米ニューヨークで、低所得者向けの食料購入補助券を求めて並ぶ人々=5月12日(AFP時事)
米ニューヨークで、低所得者向けの食料購入補助券を求めて並ぶ人々=5月12日(AFP時事)

 【ワシントン時事】新型コロナウイルスの感染拡大を受けて、各国・地域が打ち出した財政支出は1000兆円を突破し、史上最大規模に膨らんだ。経済活動の再開に伴い感染「第2波」のリスクが浮上、財政出動の積み増しは避けられそうもない。

 国際通貨基金(IMF)は11日、各国政府による新型コロナ経済対策の規模が10兆ドル(約1070兆円)に達したと明らかにした。世界の国内総生産(GDP)に占める財政支出総額の割合は、金融危機が深刻化した2009年(1.7%)の2倍以上との試算もある。

 日本では12日、今年度第2次補正予算が成立。第1次補正と合わせて一般会計から60兆円近くを投じる。米国は3兆ドル(約320兆円)に迫り、増額を「真剣に検討中」(ムニューシン財務長官)。ドイツは今月合意した追加策を含めて少なくとも8800億ユーロ(約106兆円)を充てる。

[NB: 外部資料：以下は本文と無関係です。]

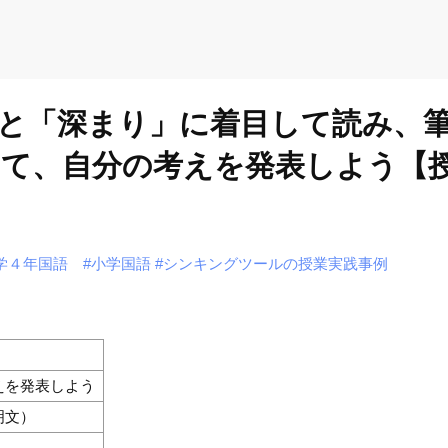
と「深まり」に着目して読み、
て、自分の考えを発表しよう【
学４年国語
#小学国語
#シンキングツールの授業実践事例
えを発表しよう
明文）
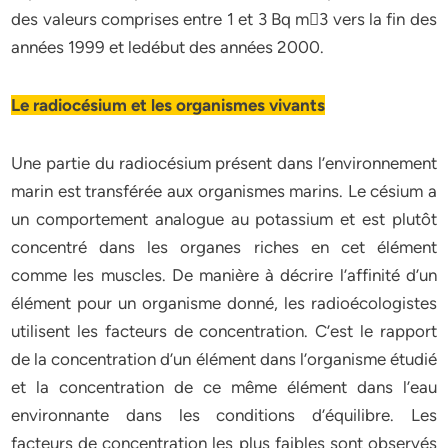
des valeurs comprises entre 1 et 3 Bq m􀀀3 vers la fin des
années 1999 et ledébut des années 2000.
Le radiocésium et les organismes vivants
Une partie du radiocésium présent dans l’environnement
marin est transférée aux organismes marins. Le césium a
un comportement analogue au potassium et est plutôt
concentré dans les organes riches en cet élément
comme les muscles. De manière à décrire l’affinité d’un
élément pour un organisme donné, les radioécologistes
utilisent les facteurs de concentration. C’est le rapport
de la concentration d’un élément dans l’organisme étudié
et la concentration de ce même élément dans l’eau
environnante dans les conditions d’équilibre. Les
facteurs de concentration les plus faibles sont observés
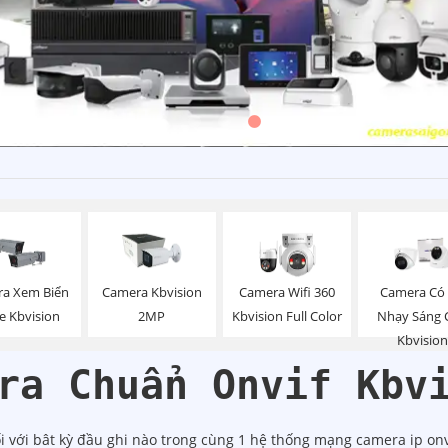
a Xem Biển
Camera Kbvision
Camera Wifi 360
Camera Có
e Kbvision
2MP
Kbvision Full Color
Nhạy Sáng 
Kbvision
ra Chuẩn Onvif Kbv
 với bât kỳ đầu ghi nào trong cùng 1 hệ thống mạng camera ip onvi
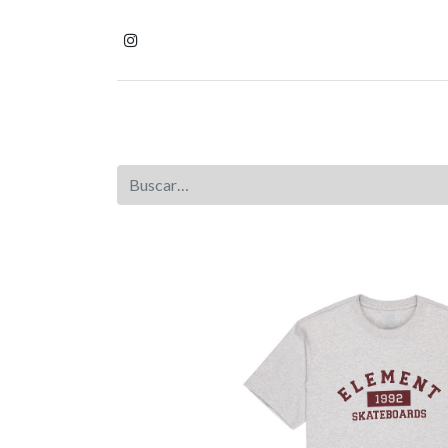
Inicio
Tienda
Homb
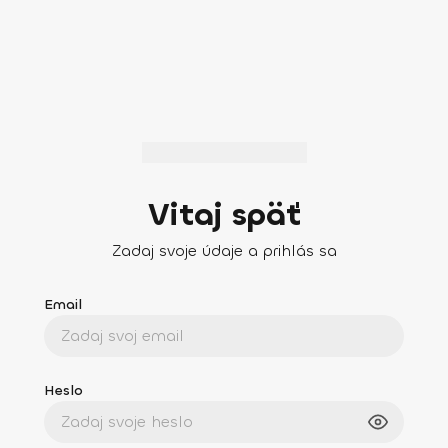
Vitaj späť
Zadaj svoje údaje a prihlás sa
Email
Heslo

 一方、感染第2波到来のリスクも高まっている。米疾病対策センター(CDC)は12日、感染者が急激に増えれば外出規制を再発動する必要があると警告。西部のオレゴン州やユタ州は経済再開に向けた規制緩和を一時停止した。中国北京市では2カ月ぶりに感染報告があり、主な食品卸売市場が再び閉鎖された。

 戦後最悪とされる危機が長引けば、失業者の増加は不可避だ。IMFのゲオルギエワ専務理事は「思い切った景気刺激策が必要」と、追加措置を呼び掛ける。主要国の財政赤字や公的債務が空前の規模にまで膨張する中、感染再拡大の抑制と、経済の早期再生の両立に向けて、難しいかじ取りを迫られている。